→ Data in this exercise
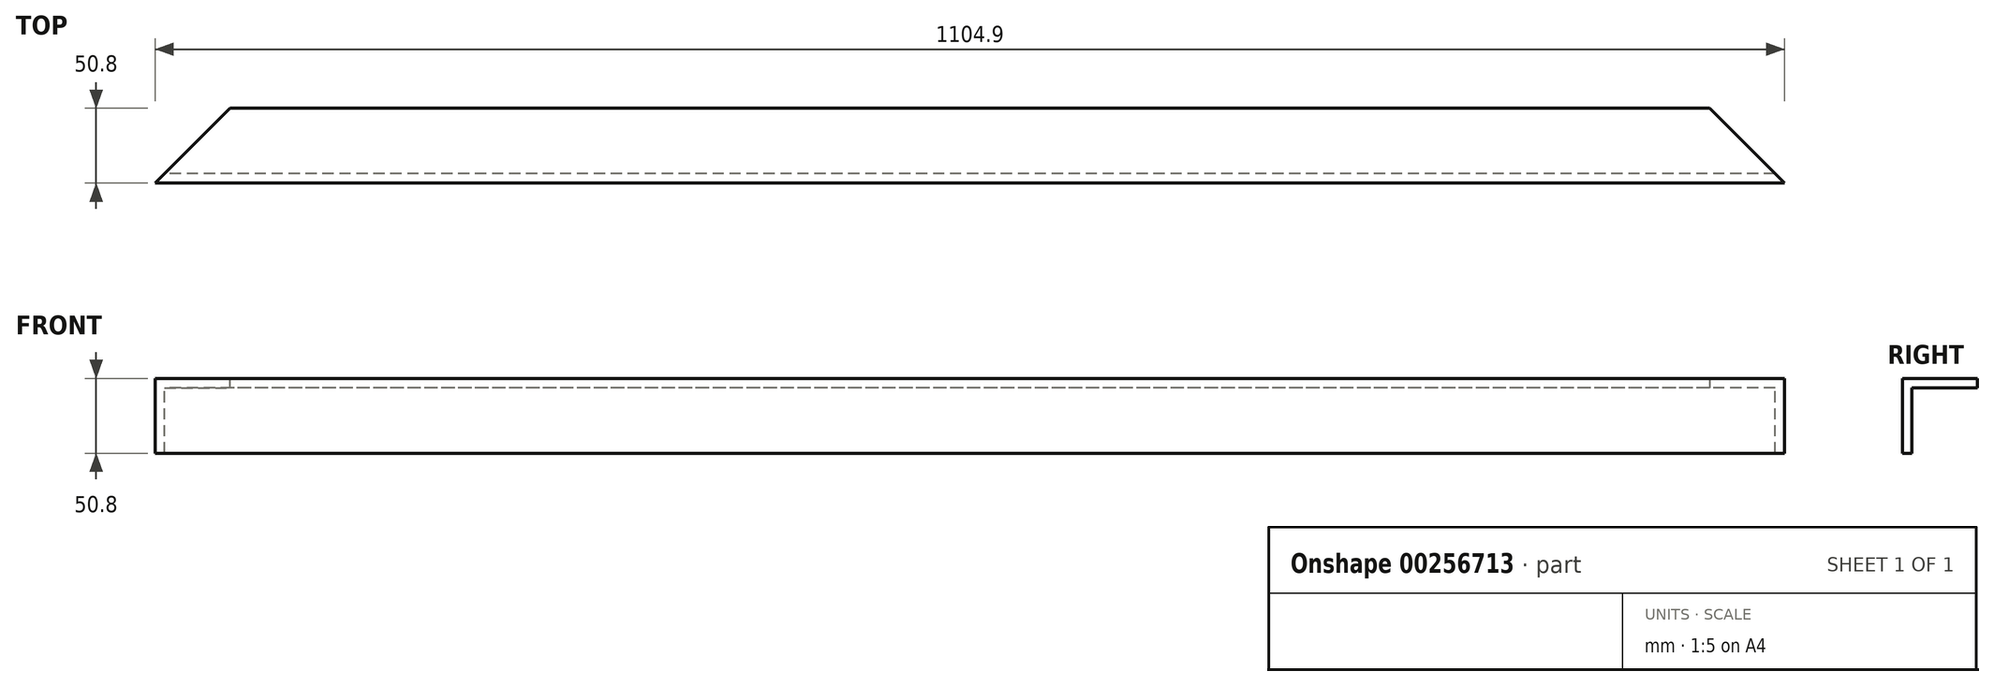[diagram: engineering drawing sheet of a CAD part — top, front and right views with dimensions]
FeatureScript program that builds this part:
annotation { "Feature Type Name" : "Feature", "Feature Type Description" : "" }
export const myFeature = defineFeature(function(context is Context, id is Id, definition is map)
    precondition{}
    {
        {
            var Q0;
            Q0=qCreatedBy(makeId("Right.planeOp"),FACE);
            var sketch = newSketch(context, id + "F0", { "sketchPlane" : qUnion([Q0])});
            skLineSegment(sketch, "E0", {"start": v(-24.65, -32.5) * mm, "end": v(-31, -32.5) * mm});
            skLineSegment(sketch, "E1", {"start": v(-31, -32.5) * mm, "end": v(-31, 18.3) * mm});
            skLineSegment(sketch, "E2", {"start": v(-31, 18.3) * mm, "end": v(19.8, 18.3) * mm});
            skLineSegment(sketch, "E3", {"start": v(19.8, 18.3) * mm, "end": v(19.8, 11.94) * mm});
            skLineSegment(sketch, "E4", {"start": v(19.8, 11.94) * mm, "end": v(-24.65, 11.94) * mm});
            skLineSegment(sketch, "E5", {"start": v(-24.65, -32.5) * mm, "end": v(-24.65, 11.94) * mm});
            skSolve(sketch);
        }
        {
            var Q0;
            Q0=makeQuery(id+"F0.imprint","IMPRINT",FACE,{"disambiguationData":[TD([[makeQuery(id+"F0.imprint","IMPRINT",EDGE,{"derivedFrom":sQuery(id+"F0.wireOp",EDGE,"E0")}),-1.0]])]});
            extrude(context, id + "F1", {"entities" : qUnion([Q0]), "depth" : 1104.9 * mm});
        }
        {
            var Q0;
            Q0=makeQuery(id+"F1.opExtrude","CAP_EDGE",EDGE,{"disambiguationData":[OSD([sQuery(id+"F0.wireOp",EDGE,"E3")])],"isStart":false});
            var Q1;
            Q1=makeQuery(id+"F1.opExtrude","CAP_EDGE",EDGE,{"disambiguationData":[OSD([sQuery(id+"F0.wireOp",EDGE,"E3")])],"isStart":true});
            chamfer(context, id + "F2", {"entities" : qUnion([Q0, Q1]), "chamferType" : ChamferType.OFFSET_ANGLE, "width" : 50.8 * mm, "oppositeDirection" : false, "angle" : 45 * degree, "tangentPropagation" : true});
        }
    });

→ Set task
Count the lines of the records that contain the string "FACE", treating uppercase and lowercase letters as distinct. Give only the number.

→ Task output
2